[Data items]

Content starts

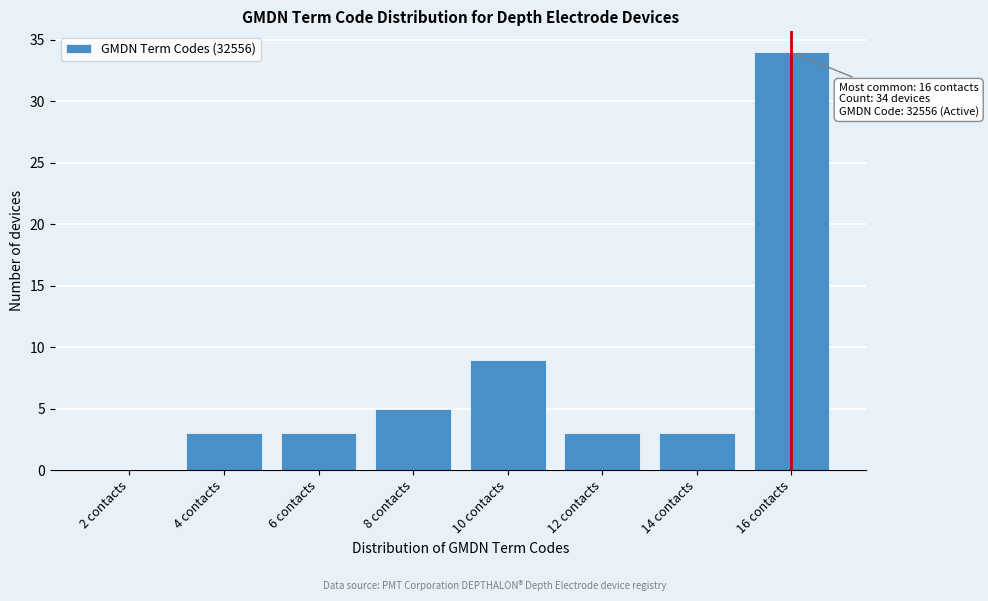

Reading left to right, transcribe all the data shown in this chart.

2 contacts=0	4 contacts=3	6 contacts=3	8 contacts=5	10 contacts=9	12 contacts=3	14 contacts=3	16 contacts=34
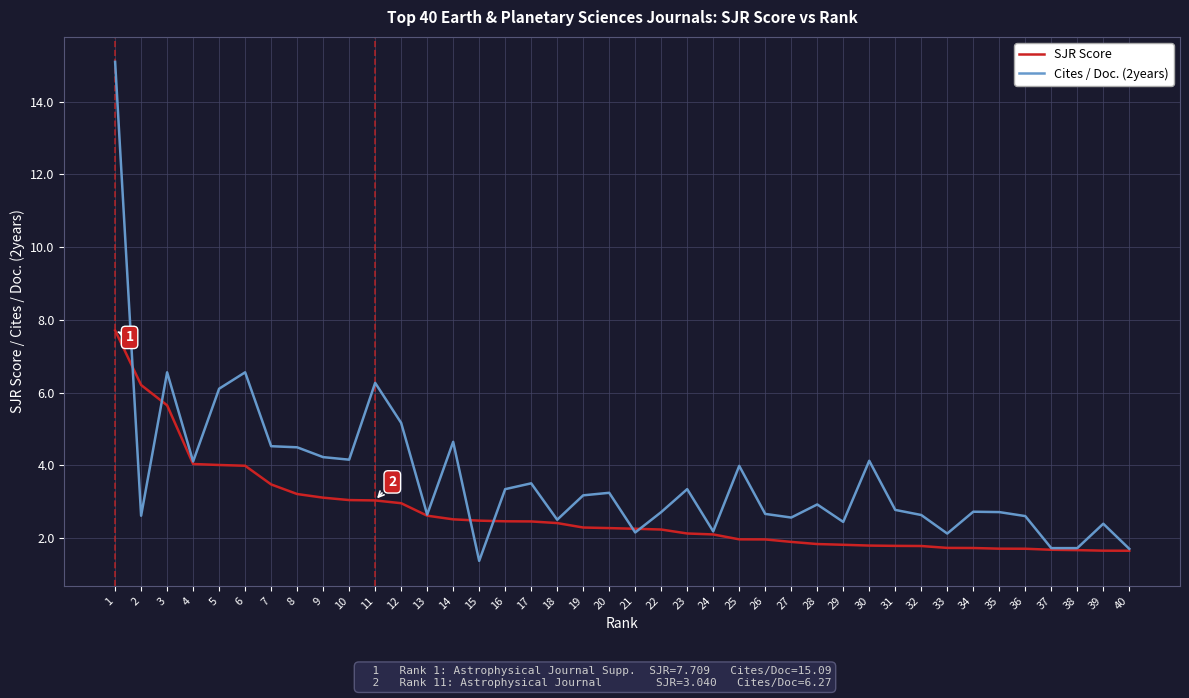

True or false: SJR Score has a value of 2.0 at 26.

True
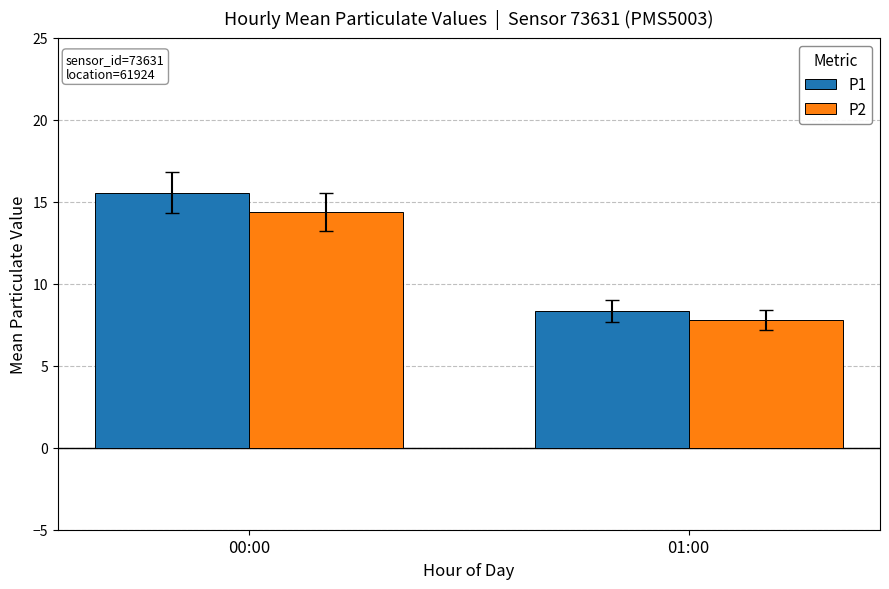

What is the label of the 1st bar from the left?

00:00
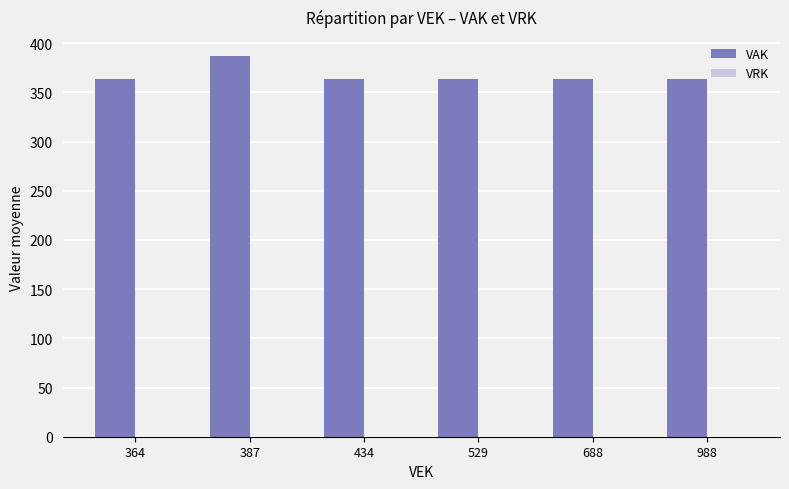

What is the sum of all values?

2207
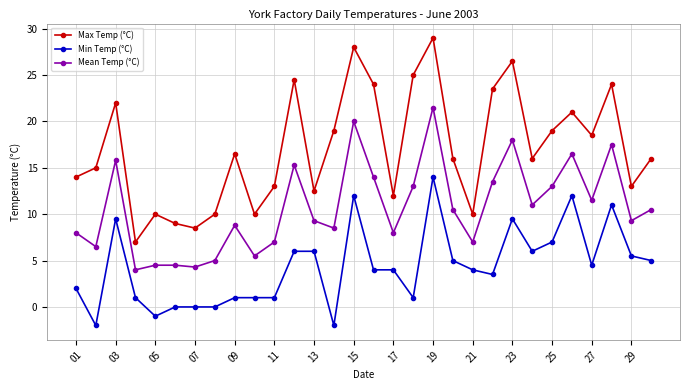

True or false: Max Temp (°C) and Mean Temp (°C) cross at least once.

False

Content ends

[What to work on] Can you gather every line of the data above that contains the word "left" and copy each of those lines out in full?

[Task response]
Reading left to right, transcribe all the data shown in this chart.
What is the label of the 1st bar from the left?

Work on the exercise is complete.